VOL. 128 | NO. 146 | Monday, July 29, 2013
2014 County Commission Candidates Mapping Strategy
By Bill Dries
A map may be one of the most valuable tools of the coming campaign season for the Shelby County Commission.
Two contenders in the 2014 commission races and elections kicked off a joint fundraiser in East Memphis last week with campaign handouts that included a map of the districts they are each running in.
Reginald Milton is running in the May 6 Democratic primary for commission District 10 and Van Turner is running in the Democratic primary for District 12. The general election is Aug. 7, 2014.
“It picks up at Hickory Hill Road and Winchester and goes out to Winchester and Hacks Cross,” said Turner, as he opened his remarks to the group of around 100 at Owen Brennan’s restaurant.
In the 2006 commission elections, eight of the 13 members were elected to their first term. Much of the turnover was the results of term limits of two consecutive terms for those on the commission.
Eight years later, six of the 13 commissioners are term limited, promising another turnover on the legislative body whose ideological and party divide has become more pronounced in those eight years.
But it won’t be a turnover like that seen in the 2006 elections. There are other factors at play.
Everyone, incumbent and challenger and those campaigning for open seats, is running in new districts.
With the 2010 census as its guide, the commission district boundaries have been redrawn with commissioners redistributed among them for the 2014 elections.
The commission currently has five districts, four of which are represented by three members each. And the fifth district is smaller with a single representative.
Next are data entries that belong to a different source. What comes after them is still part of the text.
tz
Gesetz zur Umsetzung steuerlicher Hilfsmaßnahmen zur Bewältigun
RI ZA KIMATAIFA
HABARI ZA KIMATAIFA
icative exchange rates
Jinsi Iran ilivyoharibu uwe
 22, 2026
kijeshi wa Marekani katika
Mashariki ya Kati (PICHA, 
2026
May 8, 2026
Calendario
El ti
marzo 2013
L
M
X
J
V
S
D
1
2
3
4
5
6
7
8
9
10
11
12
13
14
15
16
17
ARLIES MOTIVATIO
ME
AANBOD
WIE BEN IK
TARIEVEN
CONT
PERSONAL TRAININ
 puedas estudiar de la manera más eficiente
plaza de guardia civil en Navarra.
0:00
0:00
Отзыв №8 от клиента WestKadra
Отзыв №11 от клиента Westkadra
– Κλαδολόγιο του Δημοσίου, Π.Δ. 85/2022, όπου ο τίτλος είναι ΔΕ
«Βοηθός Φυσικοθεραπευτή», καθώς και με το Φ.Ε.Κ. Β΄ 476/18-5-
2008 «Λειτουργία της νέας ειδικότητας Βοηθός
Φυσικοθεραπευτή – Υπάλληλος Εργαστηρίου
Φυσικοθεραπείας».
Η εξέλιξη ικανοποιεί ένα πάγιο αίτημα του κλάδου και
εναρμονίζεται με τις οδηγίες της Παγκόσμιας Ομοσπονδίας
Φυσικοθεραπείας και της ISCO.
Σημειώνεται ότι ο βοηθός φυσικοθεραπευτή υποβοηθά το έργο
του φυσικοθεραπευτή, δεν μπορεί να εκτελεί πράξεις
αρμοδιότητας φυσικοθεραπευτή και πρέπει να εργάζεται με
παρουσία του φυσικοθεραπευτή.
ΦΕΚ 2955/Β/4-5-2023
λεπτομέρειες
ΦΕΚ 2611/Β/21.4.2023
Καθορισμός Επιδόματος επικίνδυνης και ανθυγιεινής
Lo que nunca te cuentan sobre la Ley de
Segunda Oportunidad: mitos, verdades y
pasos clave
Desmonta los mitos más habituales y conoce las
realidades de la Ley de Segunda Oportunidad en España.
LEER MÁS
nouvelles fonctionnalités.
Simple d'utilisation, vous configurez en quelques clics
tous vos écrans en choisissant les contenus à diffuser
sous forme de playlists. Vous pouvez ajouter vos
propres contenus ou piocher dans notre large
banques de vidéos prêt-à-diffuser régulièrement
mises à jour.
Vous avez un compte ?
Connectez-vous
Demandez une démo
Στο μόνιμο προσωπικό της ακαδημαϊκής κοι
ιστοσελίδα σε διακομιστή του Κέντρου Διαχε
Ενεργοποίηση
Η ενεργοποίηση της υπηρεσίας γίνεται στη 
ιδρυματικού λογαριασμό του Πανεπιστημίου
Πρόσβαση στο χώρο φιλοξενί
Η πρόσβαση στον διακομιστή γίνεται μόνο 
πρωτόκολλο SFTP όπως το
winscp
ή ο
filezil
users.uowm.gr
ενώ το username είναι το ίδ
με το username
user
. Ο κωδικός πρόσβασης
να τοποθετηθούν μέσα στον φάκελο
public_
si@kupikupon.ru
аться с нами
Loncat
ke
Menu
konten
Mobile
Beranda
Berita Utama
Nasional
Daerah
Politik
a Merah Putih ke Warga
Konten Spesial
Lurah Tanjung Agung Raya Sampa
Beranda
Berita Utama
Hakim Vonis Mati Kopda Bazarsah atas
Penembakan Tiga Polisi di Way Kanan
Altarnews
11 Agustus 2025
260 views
For the 2014 elections and new term of office that begins Sept. 1 that changes to a commission with 13 single-member districts.
Milton is executive director of the South Memphis Alliance, a nonprofit organization for foster children and foster care that is part of an effort to revitalize the Soulsville neighborhood in South Memphis.
“I don’t wear a suit all the time. I’m a community organizer and I do it from the ground level,” he told those at the fundraiser as he cited political advice from his father. “He said don’t waste your time with people who promise what they are going to do for you. … Ask yourself what has this person been doing. What have they been providing? Where is their commitment?”
Turner is an attorney and former chairman of the Shelby County Democratic Party. He is also former president of the Ben F. Jones chapter of the National Bar Association.
After four years as local party chairman, Turner is familiar with the promise and challenge county elections hold for Memphis Democrats.
Democrats have majority status in the overall count of eligible voters countywide, keeping in mind that voters in Tennessee do not register by party and partisan primaries are “open” – meaning voters choose what primary to vote in at the polling place.
But the Democratic majority that leaders of both parties acknowledge depends on voter turnout and general election votes are affected by the ability of crossover candidates carrying the banner of both parties.
Local Democrats banked heavily on the majority status in the 2010 countywide elections and lost every countywide general election race to Republican candidates. The party retained the seven-vote majority on the Shelby County Commission.
Democrats made up some ground in 2012 with incumbent contenders winning two of the three countywide general election races on the smaller county ballot that year.
Democratic state Rep. G.A. Hardaway said city and county government suffer from “a deficit of leadership.” His comments were an indication that the ability to win a low turnout primary next May shouldn’t be enough to represent the party in the general election.
“You get the government, you get the leadership you deserve. You get what you vote for,” he told those at the fundraiser. “At some point, we’ve got to start looking at character, looking at leadership qualities.”
Milton and Turner each cited recent commission decisions on funding for local public schools as a key issue for commission candidates. Milton also said it is important to build a voting block on the commission on such vital issues, which was the reason behind the joint fundraiser.
“You can elect one person,” he said. “But it takes six more to help you pass anything. And you need more than one person.”
Meanwhile, Republican Commissioner Terry Roland was to kick off his re-election campaign with a Saturday, July 27, pancake breakfast fundraiser to be held at Richland Associate Reformed Presbyterian Church.